The plaintiffs in these lawsuits similarly alleged that Boehringer Ingelheim, failed to properly warn them that the side effects of Pradaxa may include dangerous and possibly deadly bleeding. Plaintiffs also noted that, at the time that ‘Pradaxa’ was released to the market, there was no antidote that could reverse Pradaxa’s anticoagulant effect in case of a bleeding episode. The lawsuits were brought by injured patients and by family members of those who had died, allegedly due to uncontrollable Pradaxa bleeding.
Evidence revealed during the MDL revealed that Boehringer Ingelheim was allegedly aware of the risks of internal bleeding associated with Pradaxa, but concealed study results rather than warn the medical community and patients of possibly dangerous Pradaxa side effects. On the eve of the first day of trial, in May 2014, Boehringer Ingelheim agreed to pay approximately $650 million to settle the some 4,000 active claims in that ‘Pradaxa’ MDL.
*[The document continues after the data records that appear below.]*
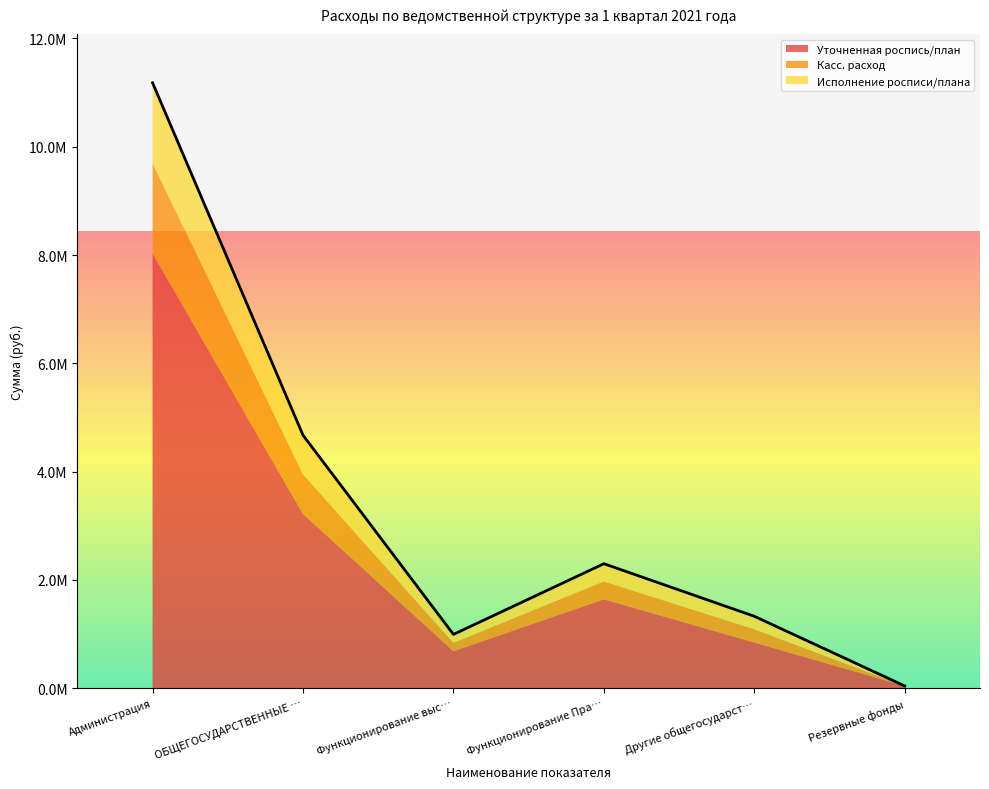

What is the highest value of the Уточненная роспись/план series?

8030926.6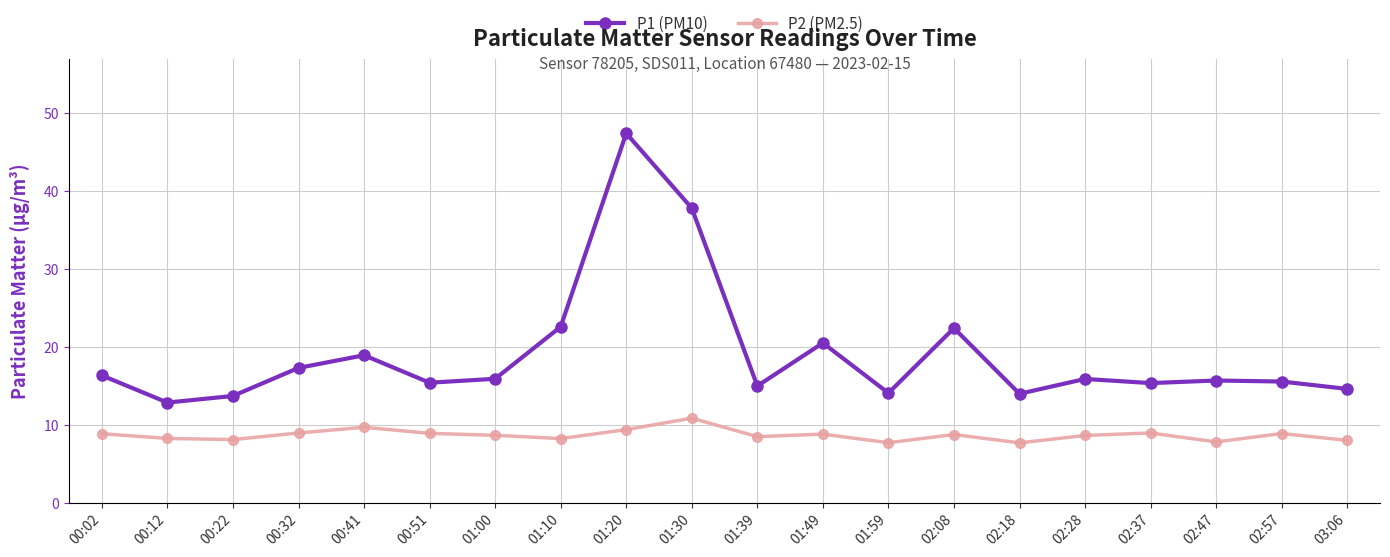

True or false: P2 (PM2.5) and P1 (PM10) cross at least once.

False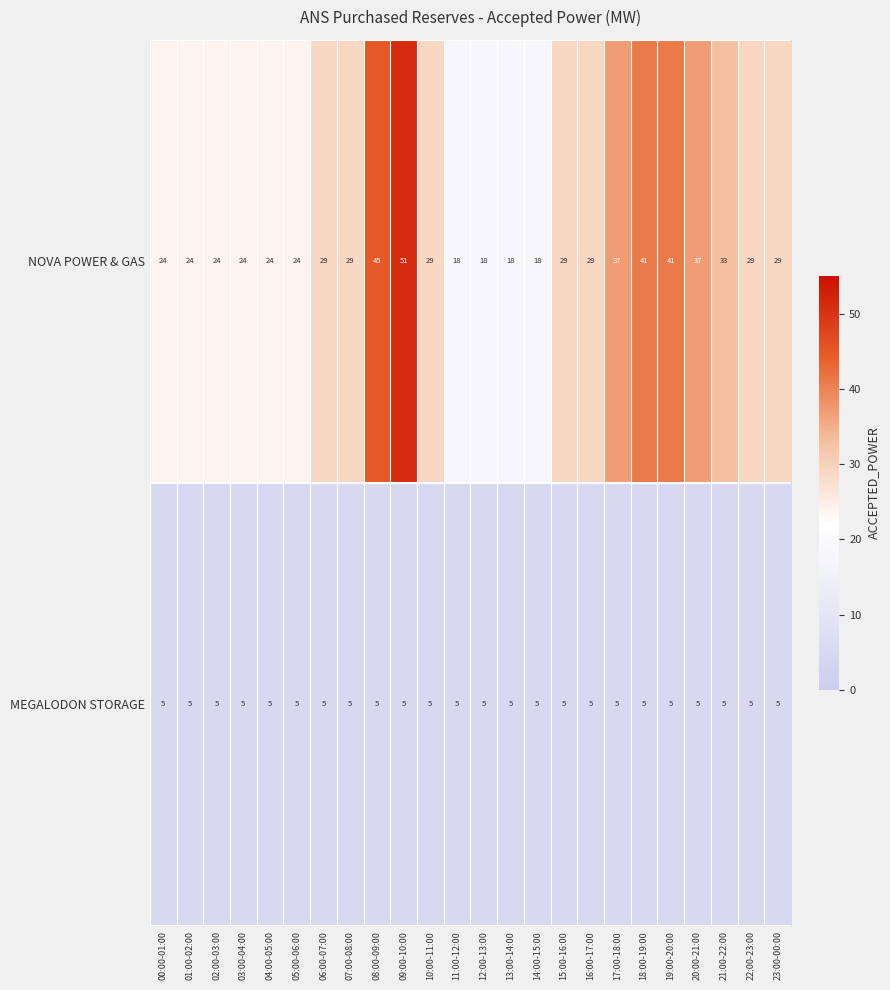

Rank the series by their maximum value, from highest to lowest.

NOVA POWER & GAS, MEGALODON STORAGE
After the court approved the Pradaxa settlement, the court relieved the plaintiffs’ steering committee in the MDL of its responsibilities and the court stopped accepting new claims in the MDL; however, the settlement does not prevent new plaintiffs from filing claims for injuries and deaths that were not covered in the 2014 mass settlement. New cases continue to emerge from ‘Pradaxa’ patients whose claims were not covered by the 2014 settlement.